According to The Dartmouth's sources, however, Phi Delt brothers have done investigations of their own into Adam's high school life, in order to dispel Zeev's charge that Adam began using drugs and alcohol upon joining their house.
Those sources say that information the brothers have uncovered indicate that Adam, who attended New York City's highly-esteemed magnet public school Stuyvesant and came away with a 97 average at the rigorous institution, was no stranger to illegal drugs and alcohol.
Should the Dansigers take their case to court, Redman predicted, the situation is likely to "get nasty."
"I don't think it will be good for he and his family for him to hear about what some Phi Delts think of Adam," said Redman.
At the close of his letter to Giaccone, Zeev writes in capital letters: "Chief Giaccone, I am Wolf Zeev Dansiger and I am Adams [sic] father. Remember my name because I will always have your words ethced [sic] in my heart."
Zeev insisted to The Dartmouth that his closing statement to Hanover's Chief of Police was in no way a threat.
"I'm not stupid, I'm not going to put it down in writing that I am threatening the Chief of Police," Zeev explained. "I just told him exactly how I feel, just that I will go down in my grave knowing what he said."
A native of Israel and Poland who emigrated to the U.S. in 1969 and is now a naturalized American citizen, Zeev Dansiger said he has familiarized himself completely with the nation's laws and takes objection to one in particular -- a law whose abuse, he says, allows Dartmouth officials to cover up for students at the College who commit criminal acts.

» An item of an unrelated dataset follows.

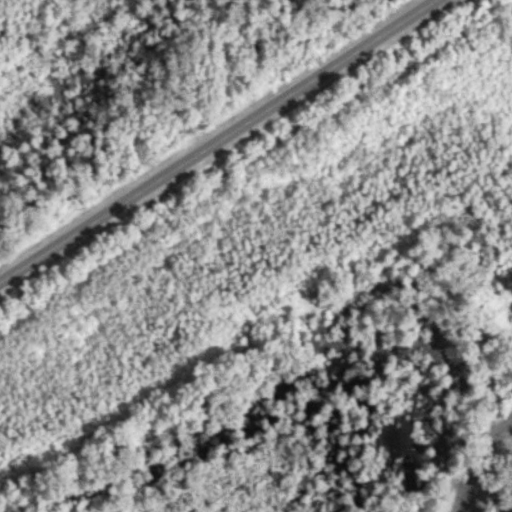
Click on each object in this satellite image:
road: (216, 140)
building: (498, 483)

The Buckley Amendment, also known as the Family Educational Right to Privacy Act [FERPA], enacted in 1993, effectively seals the records of any student from being released to anyone other than the student. This includes the student's parents, if that student is over the age of 18.
Zeev notes in his letter to various senators that he believes the amendment is "routinely abused" by administrations that use the law to "act as the judge, jury and prosecutor [sic] on campus."
In writing these letters, Zeev said, he hopes politicians will "restore ... parental rights" to be told about the status of their children while in college.
Zeev told The Dartmouth that he suspects the Buckley Amendment is being manipulated by College administrators to "stifle anyone who wants to give Dartmouth a bad reputation."
Zeev emphasizes, in his letters as well as in his conversations with The Dartmouth, that he supports the Greek system as "an excellent thing," but blames Dartmouth's administration for not holding houses to high enough standards.
"The truth is, the whole administration has absolutely no ability to come through with the [Trustee's Student Life Initiative], because they will do anything the alumni want," he said.
"We're trying to do the best we can in terms of dealing with drug and alcohol abuse," Redman told The Dartmouth. "Could we do better? Sure. What college can't?"
In a brief conversation with The Dartmouth, Adam, speaking slowly and haltingly, answered questions about his health status, saying he felt he was "alright."
"All right is completely relative," he said, however. "I still have a lot of problems."